Тереха угощал их на славу. Тереха рад: Зыков теперь ему не страшен, и Степанидино сердце, Бог даст, образумится. Экая стерва эта Степашка, чорт: все-ж-таки так и пялит глаза на Зыкова, а тот свою монашку по головке, да по плечикам точеным гладит. А хороша монашка… Ну, и дьявол, этот самый Зыков.
— Кушай, Степан Варфоломеич, кушай, милячок… Татьяна, как тебя по батюшке, пригубь. Самосядка хорошая, что твой шпирт. Эх, справлять свадьбу, так справлять!.. Чорт с ним…
Тереха с радости схватил двухстволку, выставил в окно, грянул сразу из двух стволов и заорал:
— Урра!! В честь новобрачных…
— Оставь, Тереха, не дури, — улыбался Зыков. — Какие новобрачные… Дай поженихаться-то.
— Ужо по грибы будем ходить, по ягоды! Хорошо, едрит твою в накопалки… Степан Варфоломеич, а ты брось свое разбойство-то… Давай работать вместях… Земли здесь сколь хошь. Ни один леший не узнает… А из твоих известна кому заимка-то моя? Ай нет?
— Никому, — сказал Зыков. — Был горбун один, Наперсток, да он теперь водичку в реке хлебает.
— Степан Варфоломеич не разбойник, — вступилась Таня.
— Нет, разбойник я… Это верно, — резко сказал Зыков и, не отрываясь, выпил стакан самогонки. — И ежели правды настоящей не увижу на земле, так разбойником и околею.
— Брось! — крикнул Тереха, и его рукава замотались в воздухе. — Правда твоя убойная. Тьфу такая правда!
— Эх, дружище, — сказал Зыков и похлопал его по плечу. — Ты в горах, как медведь в берлоге. Отсель и неба-то малый клок, с козью бороду видать. Не твоего ума дело это. Не уразуметь тебе. А я, брат, как с торбой по свету путался, таких людей встречал, что ах… Бывают люди, а бывают и мыслете. Понимаешь? Мыслете, горазд мыслят, значит… Они мир-то разумом своим, как столбами, подпирают. Вот у них поспрошай про правду-то… Ну, да бросим об этом толковать… Я и сам не рад, может. Силища прет из меня, как с горы водопад возле твоей заимки… Видал? Поди, останови… Так и я… А может, я родился таким горбатым. У Наперстка на спине горб, а у меня душа с горбом.

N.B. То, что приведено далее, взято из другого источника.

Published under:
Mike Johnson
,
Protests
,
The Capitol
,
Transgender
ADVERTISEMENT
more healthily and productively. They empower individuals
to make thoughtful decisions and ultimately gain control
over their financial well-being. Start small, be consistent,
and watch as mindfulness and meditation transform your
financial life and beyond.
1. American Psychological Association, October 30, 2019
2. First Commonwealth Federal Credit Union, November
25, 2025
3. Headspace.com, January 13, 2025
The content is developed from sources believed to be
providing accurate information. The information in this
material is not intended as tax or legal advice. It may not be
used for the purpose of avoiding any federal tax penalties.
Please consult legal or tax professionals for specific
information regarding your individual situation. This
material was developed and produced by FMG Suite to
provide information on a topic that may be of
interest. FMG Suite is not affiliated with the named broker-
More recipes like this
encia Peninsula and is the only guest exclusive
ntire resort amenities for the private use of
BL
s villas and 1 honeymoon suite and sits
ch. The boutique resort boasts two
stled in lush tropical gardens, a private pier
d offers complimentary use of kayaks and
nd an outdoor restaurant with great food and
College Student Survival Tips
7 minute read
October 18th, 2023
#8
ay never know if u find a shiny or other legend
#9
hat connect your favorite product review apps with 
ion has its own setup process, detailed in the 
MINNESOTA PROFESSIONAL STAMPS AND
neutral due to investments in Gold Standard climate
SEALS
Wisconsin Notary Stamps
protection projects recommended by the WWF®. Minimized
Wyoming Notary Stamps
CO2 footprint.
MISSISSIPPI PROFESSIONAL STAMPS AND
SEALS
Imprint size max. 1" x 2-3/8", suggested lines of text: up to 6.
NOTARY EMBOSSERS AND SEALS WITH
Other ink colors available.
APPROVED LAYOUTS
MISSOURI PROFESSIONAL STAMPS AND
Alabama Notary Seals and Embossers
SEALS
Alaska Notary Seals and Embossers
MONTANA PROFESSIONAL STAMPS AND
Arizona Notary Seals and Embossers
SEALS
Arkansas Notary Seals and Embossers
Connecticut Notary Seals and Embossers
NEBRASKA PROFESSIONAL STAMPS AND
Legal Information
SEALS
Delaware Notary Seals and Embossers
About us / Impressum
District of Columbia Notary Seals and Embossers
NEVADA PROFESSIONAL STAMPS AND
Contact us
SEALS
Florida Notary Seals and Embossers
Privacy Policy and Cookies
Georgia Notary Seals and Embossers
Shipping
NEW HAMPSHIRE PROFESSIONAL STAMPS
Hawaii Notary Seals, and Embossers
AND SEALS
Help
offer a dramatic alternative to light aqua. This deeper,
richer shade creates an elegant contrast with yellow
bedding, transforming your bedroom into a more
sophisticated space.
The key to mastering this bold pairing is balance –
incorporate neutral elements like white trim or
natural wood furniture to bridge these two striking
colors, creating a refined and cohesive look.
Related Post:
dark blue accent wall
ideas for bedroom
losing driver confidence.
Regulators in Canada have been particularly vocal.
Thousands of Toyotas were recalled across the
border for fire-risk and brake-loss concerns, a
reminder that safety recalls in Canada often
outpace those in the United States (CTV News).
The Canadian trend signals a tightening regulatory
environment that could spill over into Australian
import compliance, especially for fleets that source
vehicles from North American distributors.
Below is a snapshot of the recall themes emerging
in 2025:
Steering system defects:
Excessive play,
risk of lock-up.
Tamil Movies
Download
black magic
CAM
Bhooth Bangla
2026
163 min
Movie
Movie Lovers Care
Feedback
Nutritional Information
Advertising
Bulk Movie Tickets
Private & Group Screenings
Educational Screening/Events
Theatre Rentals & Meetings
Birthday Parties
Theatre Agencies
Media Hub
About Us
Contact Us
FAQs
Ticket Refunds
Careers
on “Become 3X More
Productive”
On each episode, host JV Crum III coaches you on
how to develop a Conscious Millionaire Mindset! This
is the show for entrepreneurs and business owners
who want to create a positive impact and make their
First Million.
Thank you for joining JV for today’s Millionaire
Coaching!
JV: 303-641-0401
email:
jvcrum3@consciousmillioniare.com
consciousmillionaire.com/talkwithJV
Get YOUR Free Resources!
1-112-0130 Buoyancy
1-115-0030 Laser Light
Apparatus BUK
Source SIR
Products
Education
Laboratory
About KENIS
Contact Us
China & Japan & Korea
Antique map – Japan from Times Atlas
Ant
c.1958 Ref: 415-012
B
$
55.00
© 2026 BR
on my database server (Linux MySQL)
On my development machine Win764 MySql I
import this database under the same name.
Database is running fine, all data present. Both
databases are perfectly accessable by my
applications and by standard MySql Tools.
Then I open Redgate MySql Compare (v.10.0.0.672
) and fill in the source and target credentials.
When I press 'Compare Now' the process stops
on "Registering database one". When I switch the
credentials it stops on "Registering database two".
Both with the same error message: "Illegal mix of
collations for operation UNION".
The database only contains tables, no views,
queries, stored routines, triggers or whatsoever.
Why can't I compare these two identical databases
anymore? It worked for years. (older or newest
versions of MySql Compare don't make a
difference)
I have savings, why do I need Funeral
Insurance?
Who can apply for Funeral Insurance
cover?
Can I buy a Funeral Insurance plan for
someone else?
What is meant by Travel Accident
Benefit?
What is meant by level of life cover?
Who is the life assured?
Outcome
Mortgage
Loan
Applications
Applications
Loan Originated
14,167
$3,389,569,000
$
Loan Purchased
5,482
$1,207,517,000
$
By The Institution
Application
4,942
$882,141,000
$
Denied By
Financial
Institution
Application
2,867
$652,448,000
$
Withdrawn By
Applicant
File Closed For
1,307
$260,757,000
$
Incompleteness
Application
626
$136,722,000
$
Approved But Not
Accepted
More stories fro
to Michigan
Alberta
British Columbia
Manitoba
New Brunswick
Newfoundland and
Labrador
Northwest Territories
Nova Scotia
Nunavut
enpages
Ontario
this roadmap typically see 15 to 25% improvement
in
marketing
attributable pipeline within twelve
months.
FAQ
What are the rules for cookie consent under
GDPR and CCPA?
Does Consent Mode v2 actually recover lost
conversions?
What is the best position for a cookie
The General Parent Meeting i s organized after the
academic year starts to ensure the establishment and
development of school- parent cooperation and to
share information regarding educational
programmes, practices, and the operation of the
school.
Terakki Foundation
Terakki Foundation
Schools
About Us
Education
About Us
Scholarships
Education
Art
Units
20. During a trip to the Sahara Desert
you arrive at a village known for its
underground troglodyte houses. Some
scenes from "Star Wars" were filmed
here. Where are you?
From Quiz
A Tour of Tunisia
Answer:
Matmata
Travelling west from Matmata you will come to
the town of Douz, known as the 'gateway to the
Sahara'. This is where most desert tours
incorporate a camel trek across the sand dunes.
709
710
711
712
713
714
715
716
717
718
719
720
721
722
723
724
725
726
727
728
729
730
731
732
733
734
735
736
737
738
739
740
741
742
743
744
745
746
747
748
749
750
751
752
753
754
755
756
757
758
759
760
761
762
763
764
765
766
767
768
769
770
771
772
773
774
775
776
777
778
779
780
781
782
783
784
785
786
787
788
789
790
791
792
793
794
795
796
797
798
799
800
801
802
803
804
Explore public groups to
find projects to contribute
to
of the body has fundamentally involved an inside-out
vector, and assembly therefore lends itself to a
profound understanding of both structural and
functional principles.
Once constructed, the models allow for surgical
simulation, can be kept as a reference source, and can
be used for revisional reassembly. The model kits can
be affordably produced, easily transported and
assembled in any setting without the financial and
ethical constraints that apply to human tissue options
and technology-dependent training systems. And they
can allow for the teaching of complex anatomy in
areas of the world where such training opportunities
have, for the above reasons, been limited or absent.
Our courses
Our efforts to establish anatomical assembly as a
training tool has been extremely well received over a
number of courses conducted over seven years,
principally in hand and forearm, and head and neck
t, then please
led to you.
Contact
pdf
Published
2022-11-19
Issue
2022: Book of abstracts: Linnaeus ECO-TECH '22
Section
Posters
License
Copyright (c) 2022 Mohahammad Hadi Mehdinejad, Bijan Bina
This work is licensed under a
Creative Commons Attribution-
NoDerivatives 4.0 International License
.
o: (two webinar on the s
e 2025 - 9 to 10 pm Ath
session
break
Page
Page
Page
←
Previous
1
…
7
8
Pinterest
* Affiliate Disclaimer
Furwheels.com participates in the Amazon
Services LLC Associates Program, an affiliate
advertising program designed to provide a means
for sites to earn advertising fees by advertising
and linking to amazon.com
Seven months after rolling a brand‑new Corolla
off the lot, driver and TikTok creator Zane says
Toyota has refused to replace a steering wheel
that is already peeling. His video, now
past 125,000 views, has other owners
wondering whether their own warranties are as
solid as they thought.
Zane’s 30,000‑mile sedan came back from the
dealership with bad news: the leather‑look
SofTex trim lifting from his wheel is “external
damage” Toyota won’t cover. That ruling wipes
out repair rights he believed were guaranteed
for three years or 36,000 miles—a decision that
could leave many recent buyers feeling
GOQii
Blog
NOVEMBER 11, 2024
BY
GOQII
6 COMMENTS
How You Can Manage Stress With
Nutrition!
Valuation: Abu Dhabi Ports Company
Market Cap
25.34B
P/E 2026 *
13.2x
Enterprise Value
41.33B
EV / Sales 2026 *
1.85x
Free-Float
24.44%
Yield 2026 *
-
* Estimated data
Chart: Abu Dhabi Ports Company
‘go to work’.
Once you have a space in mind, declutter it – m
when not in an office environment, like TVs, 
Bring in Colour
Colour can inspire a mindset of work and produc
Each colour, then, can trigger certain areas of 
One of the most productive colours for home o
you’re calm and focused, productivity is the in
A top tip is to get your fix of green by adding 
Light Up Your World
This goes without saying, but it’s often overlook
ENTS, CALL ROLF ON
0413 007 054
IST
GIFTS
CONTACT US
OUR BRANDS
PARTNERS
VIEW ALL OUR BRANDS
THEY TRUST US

— А ты выпрямляйся, Степан Варфоломеич, — сердечно проговорила Таня. — Ведь говорил же ты, когда ехали с тобой.
— Ну, тогда мы в зубах у смерти были… — и Степан бережно обнял ее. — Эх, Танюха, пташечка залетная. Пускай сегодня время будет наше, без тоски, без дум, а там видно будет. Ничего… Зыков не пропадет… Ну, бросим это. А помнишь Ваньку Птаху? Песни его помнишь?..
— Не надо, миленький, не надо…
— Ну, ладно, ладно… А хорошо парнишка пел… Я заприметил тогда, как сердчишко-то твое девичье затрепыхало. Эх, песню бы…
Все были в полпьяна, всем весело, только пред взором Тани мимолетно проплыла страшная та городская ночь. Царство небесное парню-песеннику. Таня вздохнула тяжко, но Тереха уж выплыл на средину горницы, приурезал каблуками в пол и, скосоротившись, загорланил песню:
— И-иэх да и во-о-о-уух… ты…
Зыков нагнулся и поцеловал Таню в губы. Степанида ударила стаканом в стол, — стакан разлетелся, — опрокинула табуретку и быстро вышла в дверь.
— Стой, бабья соль!.. Куда?
За дверью послышался стон и плач.
Когда шли Таня с Зыковым к обрыву, ночь была вся в звездах: в темной вышине все так же дрожал и колыхался золотой песок. Внизу, под обрывом белели заросли цветущей черемухи. Терпкий, духмяный запах подымался вверх. Наперебой, и здесь, и там, в разных местах, заливались соловьи. Зыков развел большой костер. Они сидели в дремучем кедровнике. Землю густо покрывала хвоя. Оба молчали.
Он вдруг вытащил откуда-то Акулькину конфетку с кисточкой, засмеялся и подал Тане:
— Девчоночка одна дала… На-ка!.. Вот сгодилась когда…
— А какая ночь, Степан… Чу, соловьи… Ой, сколько их… И посмотри, как внизу черемуха цветет.